“Now once more about the breaking off of the engagement between Robert Erskine and Miss Heilbronner. I wish you'd tell me all you know about it.”

“I never got to the bottom of it because Rob was too cut up to talk of it. Perhaps it was only that old man Heilbronner didn't think the mills were turning out enough money for his daughter. He tried his best to get the place away from Rob, but Rob wouldn't let it go. There was some sort of a clause by which he could purchase it, so much down at once and the rest yearly. He had paid the sum down out of the ranch sale, and I guess the old man was always hoping he'd trip up on his payments, but Rob held on for seven years in spite of all, and then they—he—failed on the last instalment. Oh, Mr. Pointer, it was cruel! He first, and then Jack with him, had worked so hard. They had done without everything, pleasures, or enough sleep, or even”—she choked—“enough food those last months, and they just slipped up on it. He needed five thousand pounds, and so, though it cut him to do it, he wrote to his mother for the loan of the money. She sent one thousand pounds and he couldn't scrape the rest of the money together, try as he could. No one in Toronto would give him any help. That was the doing of the Silk Amalgamated. So he lost the mills and they even tried to turn him and Jack out of their positions, but Rob and he refused to leave. And that”—she sprang to her feet again. “I'm sure that is the real reason for the charge of embezzlement—just to break Rob and Jack because they dared to stand out against the Amalgamated. Mr. Heilbronner swore that they had been cheating the company out of its percentages for three years. Said that the Amalgamated had proofs of big orders carried out at the Toronto Mills which weren't entered on the books and on which nothing had been paid.”
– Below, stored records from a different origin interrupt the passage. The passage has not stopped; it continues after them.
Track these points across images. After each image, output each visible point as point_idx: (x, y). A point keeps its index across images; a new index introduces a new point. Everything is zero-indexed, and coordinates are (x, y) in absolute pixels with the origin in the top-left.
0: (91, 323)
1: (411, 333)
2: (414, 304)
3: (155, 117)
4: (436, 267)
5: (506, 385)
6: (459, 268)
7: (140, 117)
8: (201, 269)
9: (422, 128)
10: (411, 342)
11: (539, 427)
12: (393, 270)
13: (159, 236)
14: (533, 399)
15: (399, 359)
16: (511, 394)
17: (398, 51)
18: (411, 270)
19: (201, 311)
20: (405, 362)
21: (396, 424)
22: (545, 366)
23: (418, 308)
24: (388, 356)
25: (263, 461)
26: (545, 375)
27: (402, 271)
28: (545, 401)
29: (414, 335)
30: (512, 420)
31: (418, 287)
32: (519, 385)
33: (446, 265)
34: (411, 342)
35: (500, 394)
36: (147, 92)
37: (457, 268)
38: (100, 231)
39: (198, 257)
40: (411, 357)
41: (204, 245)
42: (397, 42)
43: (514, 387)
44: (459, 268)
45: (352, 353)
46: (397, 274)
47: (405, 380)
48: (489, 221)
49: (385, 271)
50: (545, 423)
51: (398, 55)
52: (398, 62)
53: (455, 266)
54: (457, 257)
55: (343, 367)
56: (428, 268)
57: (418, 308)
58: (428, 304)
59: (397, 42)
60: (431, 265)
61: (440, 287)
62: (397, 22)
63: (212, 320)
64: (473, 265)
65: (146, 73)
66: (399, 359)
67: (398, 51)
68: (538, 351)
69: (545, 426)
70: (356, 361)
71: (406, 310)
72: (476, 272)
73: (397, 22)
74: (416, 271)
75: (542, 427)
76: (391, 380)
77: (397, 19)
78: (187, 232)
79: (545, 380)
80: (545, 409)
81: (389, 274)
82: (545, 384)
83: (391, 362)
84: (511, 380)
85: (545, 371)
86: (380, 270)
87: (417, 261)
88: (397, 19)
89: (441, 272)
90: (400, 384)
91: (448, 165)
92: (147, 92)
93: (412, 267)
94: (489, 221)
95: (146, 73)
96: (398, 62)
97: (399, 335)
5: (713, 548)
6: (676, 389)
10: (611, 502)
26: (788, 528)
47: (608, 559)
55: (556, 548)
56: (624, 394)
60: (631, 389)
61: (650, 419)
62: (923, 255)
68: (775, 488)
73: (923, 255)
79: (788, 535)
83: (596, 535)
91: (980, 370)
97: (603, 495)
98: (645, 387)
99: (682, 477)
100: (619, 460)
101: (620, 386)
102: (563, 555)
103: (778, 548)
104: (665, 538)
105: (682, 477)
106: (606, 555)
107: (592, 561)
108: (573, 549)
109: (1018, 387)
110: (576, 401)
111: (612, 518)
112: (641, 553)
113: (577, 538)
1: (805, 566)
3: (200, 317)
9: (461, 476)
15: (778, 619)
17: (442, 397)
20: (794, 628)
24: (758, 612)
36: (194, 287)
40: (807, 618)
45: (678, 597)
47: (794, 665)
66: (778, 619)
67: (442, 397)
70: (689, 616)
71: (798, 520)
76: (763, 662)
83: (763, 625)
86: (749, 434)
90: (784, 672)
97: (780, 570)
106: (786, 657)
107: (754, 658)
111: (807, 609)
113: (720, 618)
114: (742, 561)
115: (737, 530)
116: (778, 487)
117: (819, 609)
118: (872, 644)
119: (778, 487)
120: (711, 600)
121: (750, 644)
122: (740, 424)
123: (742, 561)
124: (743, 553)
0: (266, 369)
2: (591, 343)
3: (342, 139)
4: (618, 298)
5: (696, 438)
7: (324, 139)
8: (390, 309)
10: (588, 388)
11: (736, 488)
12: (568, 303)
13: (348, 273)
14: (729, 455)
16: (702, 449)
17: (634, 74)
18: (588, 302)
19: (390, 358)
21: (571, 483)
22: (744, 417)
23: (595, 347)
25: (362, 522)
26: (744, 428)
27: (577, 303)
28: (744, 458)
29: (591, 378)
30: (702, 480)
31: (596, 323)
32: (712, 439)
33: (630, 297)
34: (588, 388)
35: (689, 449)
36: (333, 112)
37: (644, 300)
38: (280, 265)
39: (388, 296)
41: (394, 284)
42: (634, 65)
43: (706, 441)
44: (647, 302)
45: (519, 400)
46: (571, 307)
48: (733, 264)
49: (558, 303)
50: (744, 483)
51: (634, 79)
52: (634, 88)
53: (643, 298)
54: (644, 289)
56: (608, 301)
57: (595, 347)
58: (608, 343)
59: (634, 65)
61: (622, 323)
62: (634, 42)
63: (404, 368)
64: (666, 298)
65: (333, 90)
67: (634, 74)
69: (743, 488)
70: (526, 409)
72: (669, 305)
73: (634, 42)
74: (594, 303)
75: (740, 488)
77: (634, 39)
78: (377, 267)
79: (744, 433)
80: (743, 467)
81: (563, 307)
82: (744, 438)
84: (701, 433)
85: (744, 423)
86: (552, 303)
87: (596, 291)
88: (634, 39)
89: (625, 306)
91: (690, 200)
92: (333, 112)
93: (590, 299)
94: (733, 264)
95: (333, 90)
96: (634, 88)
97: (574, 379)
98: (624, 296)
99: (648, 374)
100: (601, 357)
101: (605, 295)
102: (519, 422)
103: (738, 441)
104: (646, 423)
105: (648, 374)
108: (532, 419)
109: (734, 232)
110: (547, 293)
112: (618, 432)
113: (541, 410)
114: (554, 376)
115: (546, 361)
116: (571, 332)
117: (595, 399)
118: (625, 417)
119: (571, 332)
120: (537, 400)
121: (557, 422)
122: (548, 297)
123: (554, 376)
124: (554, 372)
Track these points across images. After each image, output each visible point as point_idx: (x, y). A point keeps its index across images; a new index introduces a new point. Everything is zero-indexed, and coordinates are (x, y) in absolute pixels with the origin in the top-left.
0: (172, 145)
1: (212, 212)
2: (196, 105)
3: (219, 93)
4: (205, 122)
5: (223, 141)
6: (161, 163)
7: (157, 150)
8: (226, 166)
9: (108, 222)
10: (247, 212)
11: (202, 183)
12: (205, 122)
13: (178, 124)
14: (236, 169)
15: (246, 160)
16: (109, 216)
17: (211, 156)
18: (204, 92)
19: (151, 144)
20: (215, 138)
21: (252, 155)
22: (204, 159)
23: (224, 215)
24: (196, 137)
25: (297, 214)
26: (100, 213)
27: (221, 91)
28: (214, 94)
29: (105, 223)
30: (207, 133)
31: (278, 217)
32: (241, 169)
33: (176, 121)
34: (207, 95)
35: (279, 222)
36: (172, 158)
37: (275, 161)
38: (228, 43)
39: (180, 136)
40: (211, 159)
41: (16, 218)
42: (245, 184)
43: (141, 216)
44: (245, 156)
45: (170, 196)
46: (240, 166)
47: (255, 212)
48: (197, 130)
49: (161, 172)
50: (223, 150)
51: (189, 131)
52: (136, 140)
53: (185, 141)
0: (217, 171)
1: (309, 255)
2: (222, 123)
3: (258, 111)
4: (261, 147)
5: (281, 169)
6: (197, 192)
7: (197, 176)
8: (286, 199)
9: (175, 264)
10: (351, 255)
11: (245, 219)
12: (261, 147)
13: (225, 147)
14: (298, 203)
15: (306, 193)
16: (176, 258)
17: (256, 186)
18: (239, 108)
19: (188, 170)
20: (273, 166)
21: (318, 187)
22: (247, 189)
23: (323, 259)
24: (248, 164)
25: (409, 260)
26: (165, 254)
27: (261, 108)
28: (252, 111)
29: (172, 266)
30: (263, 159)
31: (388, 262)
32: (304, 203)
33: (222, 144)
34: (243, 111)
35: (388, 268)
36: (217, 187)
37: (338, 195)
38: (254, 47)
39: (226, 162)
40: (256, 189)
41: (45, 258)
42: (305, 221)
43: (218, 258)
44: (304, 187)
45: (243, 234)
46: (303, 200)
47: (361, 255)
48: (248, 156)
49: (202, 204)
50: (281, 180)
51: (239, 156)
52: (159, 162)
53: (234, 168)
Pointer tried here and there to come upon something approaching a clue, but finally he saw Miss West into a taxi, and promised to call upon her next morning. Then he sat up till far into the night trying to clear up the new tangles which she had introduced.

Why—among many other ways—had Erskine given no idea of the nature of his work to his mother? He had only written infrequently, but even so he never referred to it. He only asked for funds and wrote as an idle young man about town. Why had he told Miss West that he had asked for five thousand pounds, when Pointer had read his own letter asking for one thousand pounds exactly. Where had the rest of the money gone which the young man had asked for and received, at the rate of about two thousand a year? As yet Pointer had been able to find no proof that Erskine speculated, though had he done so under another name it would be difficult to trace it. However, the Chief Inspector went to bed with a clear plan as to how Miss West would work into his schemes.

When he saw her next morning the wily man began by regretting that there seemed no way in which she could make herself of actual service such as she wanted to be engaged on, and only when Miss West was in a sufficiently subdued frame of mind at the idea of not being able to help after all did he advance his suggestion.

“I hope you won't mind my asking,” he began, “but is there any—eh—tie between you and Mr. Carter?”

“He won't let me consider myself engaged to him, but if ever he gets enough money to marry on, he and I are going to be married. I have a little income of my own, but he won't let that count.” She gave a proud little smile.

“I see.” Pointer looked reflectively at his gloves. “I see. I was wondering if there isn't some way we could use your offer of help, but there is only one and you might not care for that.” He seemed to dismiss the idea. She leant forward eagerly.

“Oh, but I'll do anything. Anything. I would for Rob's sake, let alone in the terrible position Jack is in. What is it, Mr. Pointer?”

“Well, it's this. I wonder if you could go to France and look up Mrs. Erskine's circle? As a sort of relation, well then a friend of the family, her solicitor, Mr. Russell, would give you a letter of introduction, I know. If possible I should like you to stay in the house and try to find some clue which might clear up all this game of cross-purposes, for that's what's going on, Miss West. There's no one case so tangled as this. What's happened, I feel sure, is that half-a-dozen ends have all got knotted up together. Now the real one may lie in the far past—back of Robert Erskine, or even of his father. I can see no other way of possibly stumbling on it than by trying to piece it out of his mother's recollections. Mrs. Erskine thinks there's nothing to tell, Mr. Russell says the same, but it's the only chance for a fresh cast as far as I can see. Will you go?”